The guard's walkie-talkie squawked and we were told we had to leave because prisoners were arriving. We stepped out into the compound in time to see a WPC handcuffed to a very tall black woman in a very short red dress. You can tell I have reached a certain age because my mental reaction wasn't "Phwoarr!" - instead it was "By 'eck, she's not really dressed for this".
We went back to the retiring room to find a District Judge fresh off the train from London.
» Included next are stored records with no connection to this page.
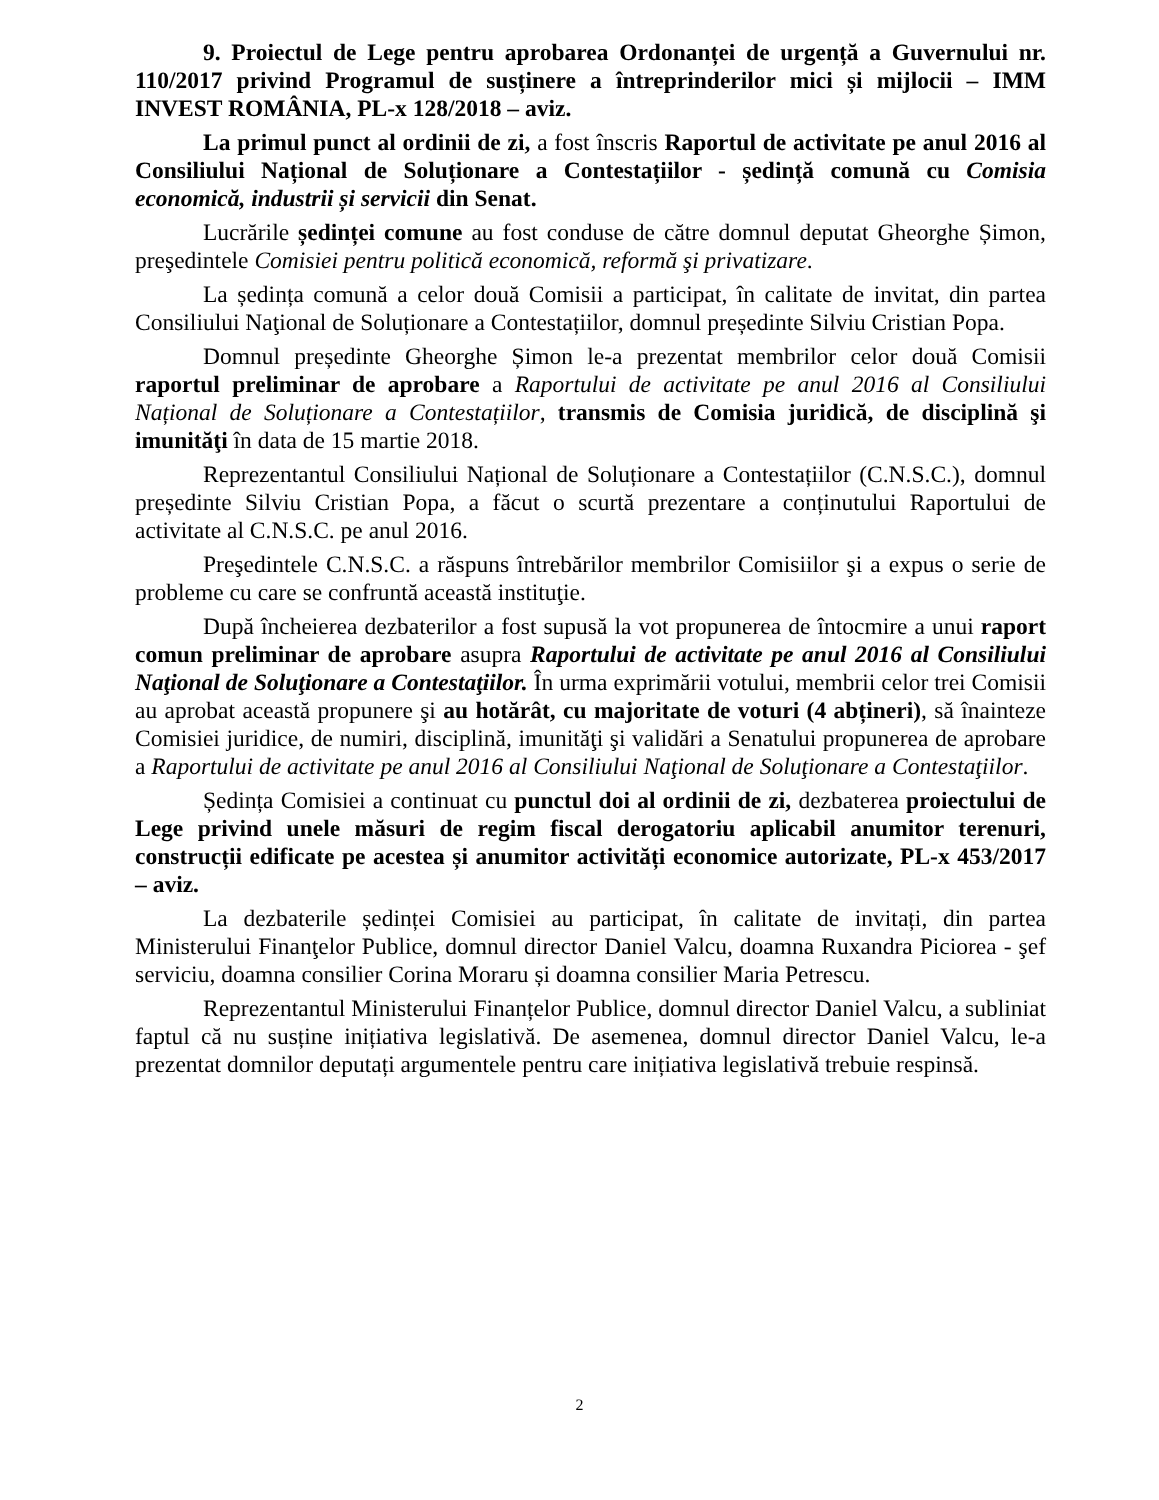9. Proiectul de Lege pentru aprobarea Ordonanței de urgență a Guvernului nr. 110/2017 privind Programul de susținere a întreprinderilor mici și mijlocii – IMM INVEST ROMÂNIA, PL-x 128/2018 – aviz.
La primul punct al ordinii de zi, a fost înscris Raportul de activitate pe anul 2016 al Consiliului Național de Soluționare a Contestațiilor - ședință comună cu Comisia economică, industrii și servicii din Senat.
Lucrările ședinței comune au fost conduse de către domnul deputat Gheorghe Șimon, preşedintele Comisiei pentru politică economică, reformă şi privatizare.
La ședința comună a celor două Comisii a participat, în calitate de invitat, din partea Consiliului Naţional de Soluționare a Contestațiilor, domnul președinte Silviu Cristian Popa.
Domnul președinte Gheorghe Șimon le-a prezentat membrilor celor două Comisii raportul preliminar de aprobare a Raportului de activitate pe anul 2016 al Consiliului Național de Soluționare a Contestațiilor, transmis de Comisia juridică, de disciplină şi imunităţi în data de 15 martie 2018.
Reprezentantul Consiliului Național de Soluționare a Contestațiilor (C.N.S.C.), domnul președinte Silviu Cristian Popa, a făcut o scurtă prezentare a conținutului Raportului de activitate al C.N.S.C. pe anul 2016.
Preşedintele C.N.S.C. a răspuns întrebărilor membrilor Comisiilor şi a expus o serie de probleme cu care se confruntă această instituţie.
După încheierea dezbaterilor a fost supusă la vot propunerea de întocmire a unui raport comun preliminar de aprobare asupra Raportului de activitate pe anul 2016 al Consiliului Naţional de Soluţionare a Contestaţiilor. În urma exprimării votului, membrii celor trei Comisii au aprobat această propunere şi au hotărât, cu majoritate de voturi (4 abțineri), să înainteze Comisiei juridice, de numiri, disciplină, imunităţi şi validări a Senatului propunerea de aprobare a Raportului de activitate pe anul 2016 al Consiliului Naţional de Soluţionare a Contestaţiilor.
Ședința Comisiei a continuat cu punctul doi al ordinii de zi, dezbaterea proiectului de Lege privind unele măsuri de regim fiscal derogatoriu aplicabil anumitor terenuri, construcții edificate pe acestea și anumitor activități economice autorizate, PL-x 453/2017 – aviz.
La dezbaterile ședinței Comisiei au participat, în calitate de invitați, din partea Ministerului Finanţelor Publice, domnul director Daniel Valcu, doamna Ruxandra Piciorea - şef serviciu, doamna consilier Corina Moraru și doamna consilier Maria Petrescu.
Reprezentantul Ministerului Finanțelor Publice, domnul director Daniel Valcu, a subliniat faptul că nu susține inițiativa legislativă. De asemenea, domnul director Daniel Valcu, le-a prezentat domnilor deputați argumentele pentru care inițiativa legislativă trebuie respinsă.
2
Nobody knew he was coming but apparently we needed to move to a neighbouring court room for a Domestic Violence trial and he was to take care of the rest of the day's business, including the Lady in Red.
Now, I'm not usually a conspiracy theorist, but ... Is it possible that The Powers That Be don't trust Lay Magistrates with newsworthy trials ?
The most damning piece of evidence I can find is that the biscuits in his retiring room were just the normal Magistrate selection - the admin staff hadn't had enough notice to nip out and get the special Judge-quality biscuits made from caviar, saffron and gold-dust before the DJ parachuted in.
As it was, our trial ended up lasting all day and it was challenging and fascinating and really quite rewarding. Hizzonnah next door dealt with the lady in a few minutes and then presumably got the next train back to London. I can report that a racket was briefly made by the members of the press and other interested bystanders, but unfortunately I still can't tell you how it feels to be in the glare of media attention. Sorry.